Saved entries
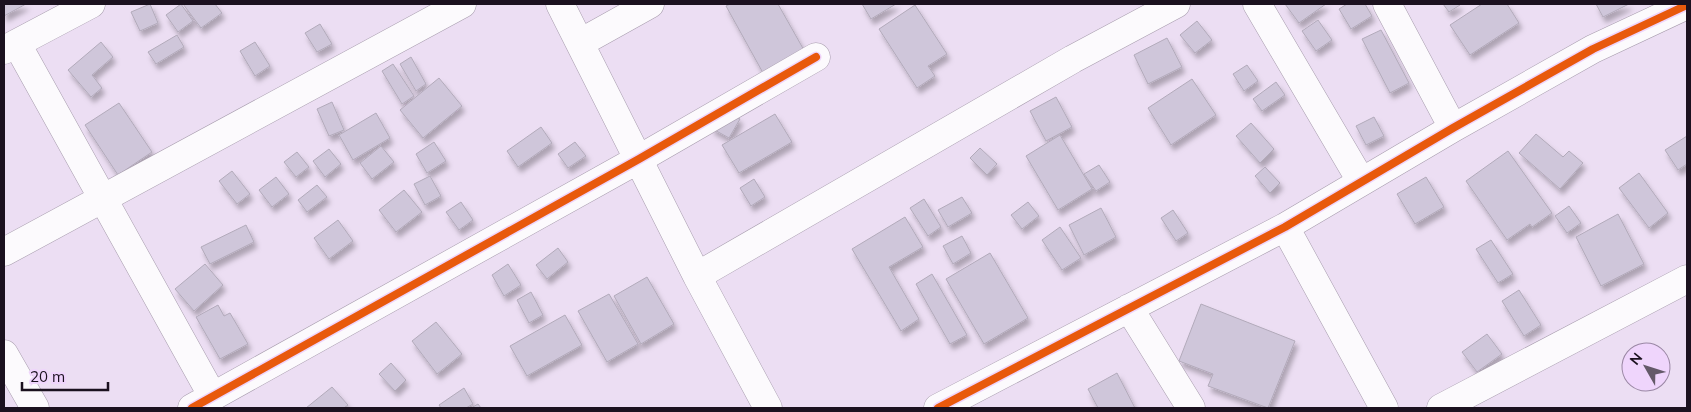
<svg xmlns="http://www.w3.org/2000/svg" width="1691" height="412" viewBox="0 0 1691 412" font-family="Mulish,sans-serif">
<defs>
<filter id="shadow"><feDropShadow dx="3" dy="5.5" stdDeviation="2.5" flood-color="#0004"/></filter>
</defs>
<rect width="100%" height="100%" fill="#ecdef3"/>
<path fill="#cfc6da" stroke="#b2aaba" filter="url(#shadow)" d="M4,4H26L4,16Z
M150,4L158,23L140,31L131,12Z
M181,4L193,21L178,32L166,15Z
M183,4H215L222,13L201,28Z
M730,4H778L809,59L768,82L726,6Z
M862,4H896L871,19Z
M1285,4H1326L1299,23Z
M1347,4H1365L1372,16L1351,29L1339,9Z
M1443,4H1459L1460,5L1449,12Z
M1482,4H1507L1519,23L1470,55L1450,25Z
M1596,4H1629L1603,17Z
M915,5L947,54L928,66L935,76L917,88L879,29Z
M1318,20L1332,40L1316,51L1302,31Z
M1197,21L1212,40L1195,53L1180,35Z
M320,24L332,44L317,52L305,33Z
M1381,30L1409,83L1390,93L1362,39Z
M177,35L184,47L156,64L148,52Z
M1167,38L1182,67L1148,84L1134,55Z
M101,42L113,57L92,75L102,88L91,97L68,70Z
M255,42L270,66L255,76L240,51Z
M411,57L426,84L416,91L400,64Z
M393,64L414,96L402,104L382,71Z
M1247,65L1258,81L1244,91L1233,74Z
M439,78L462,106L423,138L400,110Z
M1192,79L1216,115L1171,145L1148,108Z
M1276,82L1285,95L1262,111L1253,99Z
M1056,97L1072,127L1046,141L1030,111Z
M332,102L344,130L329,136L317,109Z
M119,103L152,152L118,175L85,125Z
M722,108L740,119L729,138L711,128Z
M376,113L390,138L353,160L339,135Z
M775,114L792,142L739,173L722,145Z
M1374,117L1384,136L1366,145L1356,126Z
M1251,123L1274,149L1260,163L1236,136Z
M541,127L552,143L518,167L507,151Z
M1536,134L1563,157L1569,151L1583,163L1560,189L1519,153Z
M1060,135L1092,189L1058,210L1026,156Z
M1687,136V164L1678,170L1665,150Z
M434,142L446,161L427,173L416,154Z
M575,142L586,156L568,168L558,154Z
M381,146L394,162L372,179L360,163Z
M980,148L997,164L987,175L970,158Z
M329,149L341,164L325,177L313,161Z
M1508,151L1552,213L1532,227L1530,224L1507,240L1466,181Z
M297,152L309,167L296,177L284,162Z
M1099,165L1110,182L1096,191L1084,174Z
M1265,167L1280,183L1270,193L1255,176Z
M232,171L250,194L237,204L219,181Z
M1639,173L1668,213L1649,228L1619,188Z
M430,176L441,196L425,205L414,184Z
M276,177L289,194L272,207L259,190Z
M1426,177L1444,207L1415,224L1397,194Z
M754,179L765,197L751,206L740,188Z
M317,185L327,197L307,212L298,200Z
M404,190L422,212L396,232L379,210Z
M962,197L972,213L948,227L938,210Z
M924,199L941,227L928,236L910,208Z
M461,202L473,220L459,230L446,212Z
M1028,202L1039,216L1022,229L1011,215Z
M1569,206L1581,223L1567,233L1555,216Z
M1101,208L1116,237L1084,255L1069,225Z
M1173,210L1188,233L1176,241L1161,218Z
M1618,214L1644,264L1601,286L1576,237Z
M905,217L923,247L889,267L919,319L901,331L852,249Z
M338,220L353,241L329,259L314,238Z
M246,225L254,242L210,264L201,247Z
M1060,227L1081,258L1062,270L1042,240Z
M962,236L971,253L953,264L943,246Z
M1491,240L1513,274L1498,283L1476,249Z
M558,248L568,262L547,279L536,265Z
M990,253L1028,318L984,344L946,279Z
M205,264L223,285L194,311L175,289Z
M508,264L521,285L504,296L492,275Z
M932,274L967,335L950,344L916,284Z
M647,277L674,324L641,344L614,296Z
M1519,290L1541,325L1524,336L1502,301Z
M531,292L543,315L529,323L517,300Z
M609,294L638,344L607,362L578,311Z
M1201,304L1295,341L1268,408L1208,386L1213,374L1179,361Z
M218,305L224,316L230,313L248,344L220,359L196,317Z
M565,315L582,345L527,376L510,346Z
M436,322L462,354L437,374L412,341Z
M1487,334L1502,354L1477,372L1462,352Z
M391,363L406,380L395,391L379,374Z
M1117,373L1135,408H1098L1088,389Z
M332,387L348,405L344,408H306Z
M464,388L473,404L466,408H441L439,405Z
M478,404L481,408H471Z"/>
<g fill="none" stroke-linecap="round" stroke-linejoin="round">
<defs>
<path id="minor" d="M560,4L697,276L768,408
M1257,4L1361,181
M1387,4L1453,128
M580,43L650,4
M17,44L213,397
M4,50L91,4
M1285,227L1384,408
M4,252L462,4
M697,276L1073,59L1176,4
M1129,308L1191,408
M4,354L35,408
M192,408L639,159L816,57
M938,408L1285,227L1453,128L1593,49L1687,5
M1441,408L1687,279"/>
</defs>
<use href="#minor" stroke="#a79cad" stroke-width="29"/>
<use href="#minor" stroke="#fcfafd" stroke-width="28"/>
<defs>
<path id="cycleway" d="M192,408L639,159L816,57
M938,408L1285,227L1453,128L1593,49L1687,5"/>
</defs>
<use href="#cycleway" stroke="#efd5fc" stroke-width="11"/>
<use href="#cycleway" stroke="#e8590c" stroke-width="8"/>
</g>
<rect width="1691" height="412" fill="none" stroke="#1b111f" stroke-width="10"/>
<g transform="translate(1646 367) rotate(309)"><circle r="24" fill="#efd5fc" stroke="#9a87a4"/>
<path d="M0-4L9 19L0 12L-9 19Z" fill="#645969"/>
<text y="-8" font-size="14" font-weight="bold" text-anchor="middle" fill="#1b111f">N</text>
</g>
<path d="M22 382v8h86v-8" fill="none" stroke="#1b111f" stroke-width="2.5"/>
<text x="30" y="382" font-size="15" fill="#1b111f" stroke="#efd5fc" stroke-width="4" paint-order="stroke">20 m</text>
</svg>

**TO DO**
Print the records above verbatim, minus any pictures.

**RESPONSE FOR THIS EXERCISE**
<svg xmlns="http://www.w3.org/2000/svg" width="1691" height="412" viewBox="0 0 1691 412" font-family="Mulish,sans-serif">
<defs>
<filter id="shadow"><feDropShadow dx="3" dy="5.5" stdDeviation="2.5" flood-color="#0004"/></filter>
</defs>
<rect width="100%" height="100%" fill="#ecdef3"/>
<path fill="#cfc6da" stroke="#b2aaba" filter="url(#shadow)" d="M4,4H26L4,16Z
M150,4L158,23L140,31L131,12Z
M181,4L193,21L178,32L166,15Z
M183,4H215L222,13L201,28Z
M730,4H778L809,59L768,82L726,6Z
M862,4H896L871,19Z
M1285,4H1326L1299,23Z
M1347,4H1365L1372,16L1351,29L1339,9Z
M1443,4H1459L1460,5L1449,12Z
M1482,4H1507L1519,23L1470,55L1450,25Z
M1596,4H1629L1603,17Z
M915,5L947,54L928,66L935,76L917,88L879,29Z
M1318,20L1332,40L1316,51L1302,31Z
M1197,21L1212,40L1195,53L1180,35Z
M320,24L332,44L317,52L305,33Z
M1381,30L1409,83L1390,93L1362,39Z
M177,35L184,47L156,64L148,52Z
M1167,38L1182,67L1148,84L1134,55Z
M101,42L113,57L92,75L102,88L91,97L68,70Z
M255,42L270,66L255,76L240,51Z
M411,57L426,84L416,91L400,64Z
M393,64L414,96L402,104L382,71Z
M1247,65L1258,81L1244,91L1233,74Z
M439,78L462,106L423,138L400,110Z
M1192,79L1216,115L1171,145L1148,108Z
M1276,82L1285,95L1262,111L1253,99Z
M1056,97L1072,127L1046,141L1030,111Z
M332,102L344,130L329,136L317,109Z
M119,103L152,152L118,175L85,125Z
M722,108L740,119L729,138L711,128Z
M376,113L390,138L353,160L339,135Z
M775,114L792,142L739,173L722,145Z
M1374,117L1384,136L1366,145L1356,126Z
M1251,123L1274,149L1260,163L1236,136Z
M541,127L552,143L518,167L507,151Z
M1536,134L1563,157L1569,151L1583,163L1560,189L1519,153Z
M1060,135L1092,189L1058,210L1026,156Z
M1687,136V164L1678,170L1665,150Z
M434,142L446,161L427,173L416,154Z
M575,142L586,156L568,168L558,154Z
M381,146L394,162L372,179L360,163Z
M980,148L997,164L987,175L970,158Z
M329,149L341,164L325,177L313,161Z
M1508,151L1552,213L1532,227L1530,224L1507,240L1466,181Z
M297,152L309,167L296,177L284,162Z
M1099,165L1110,182L1096,191L1084,174Z
M1265,167L1280,183L1270,193L1255,176Z
M232,171L250,194L237,204L219,181Z
M1639,173L1668,213L1649,228L1619,188Z
M430,176L441,196L425,205L414,184Z
M276,177L289,194L272,207L259,190Z
M1426,177L1444,207L1415,224L1397,194Z
M754,179L765,197L751,206L740,188Z
M317,185L327,197L307,212L298,200Z
M404,190L422,212L396,232L379,210Z
M962,197L972,213L948,227L938,210Z
M924,199L941,227L928,236L910,208Z
M461,202L473,220L459,230L446,212Z
M1028,202L1039,216L1022,229L1011,215Z
M1569,206L1581,223L1567,233L1555,216Z
M1101,208L1116,237L1084,255L1069,225Z
M1173,210L1188,233L1176,241L1161,218Z
M1618,214L1644,264L1601,286L1576,237Z
M905,217L923,247L889,267L919,319L901,331L852,249Z
M338,220L353,241L329,259L314,238Z
M246,225L254,242L210,264L201,247Z
M1060,227L1081,258L1062,270L1042,240Z
M962,236L971,253L953,264L943,246Z
M1491,240L1513,274L1498,283L1476,249Z
M558,248L568,262L547,279L536,265Z
M990,253L1028,318L984,344L946,279Z
M205,264L223,285L194,311L175,289Z
M508,264L521,285L504,296L492,275Z
M932,274L967,335L950,344L916,284Z
M647,277L674,324L641,344L614,296Z
M1519,290L1541,325L1524,336L1502,301Z
M531,292L543,315L529,323L517,300Z
M609,294L638,344L607,362L578,311Z
M1201,304L1295,341L1268,408L1208,386L1213,374L1179,361Z
M218,305L224,316L230,313L248,344L220,359L196,317Z
M565,315L582,345L527,376L510,346Z
M436,322L462,354L437,374L412,341Z
M1487,334L1502,354L1477,372L1462,352Z
M391,363L406,380L395,391L379,374Z
M1117,373L1135,408H1098L1088,389Z
M332,387L348,405L344,408H306Z
M464,388L473,404L466,408H441L439,405Z
M478,404L481,408H471Z"/>
<g fill="none" stroke-linecap="round" stroke-linejoin="round">
<defs>
<path id="minor" d="M560,4L697,276L768,408
M1257,4L1361,181
M1387,4L1453,128
M580,43L650,4
M17,44L213,397
M4,50L91,4
M1285,227L1384,408
M4,252L462,4
M697,276L1073,59L1176,4
M1129,308L1191,408
M4,354L35,408
M192,408L639,159L816,57
M938,408L1285,227L1453,128L1593,49L1687,5
M1441,408L1687,279"/>
</defs>
<use href="#minor" stroke="#a79cad" stroke-width="29"/>
<use href="#minor" stroke="#fcfafd" stroke-width="28"/>
<defs>
<path id="cycleway" d="M192,408L639,159L816,57
M938,408L1285,227L1453,128L1593,49L1687,5"/>
</defs>
<use href="#cycleway" stroke="#efd5fc" stroke-width="11"/>
<use href="#cycleway" stroke="#e8590c" stroke-width="8"/>
</g>
<rect width="1691" height="412" fill="none" stroke="#1b111f" stroke-width="10"/>
<g transform="translate(1646 367) rotate(309)"><circle r="24" fill="#efd5fc" stroke="#9a87a4"/>
<path d="M0-4L9 19L0 12L-9 19Z" fill="#645969"/>
<text y="-8" font-size="14" font-weight="bold" text-anchor="middle" fill="#1b111f">N</text>
</g>
<path d="M22 382v8h86v-8" fill="none" stroke="#1b111f" stroke-width="2.5"/>
<text x="30" y="382" font-size="15" fill="#1b111f" stroke="#efd5fc" stroke-width="4" paint-order="stroke">20 m</text>
</svg>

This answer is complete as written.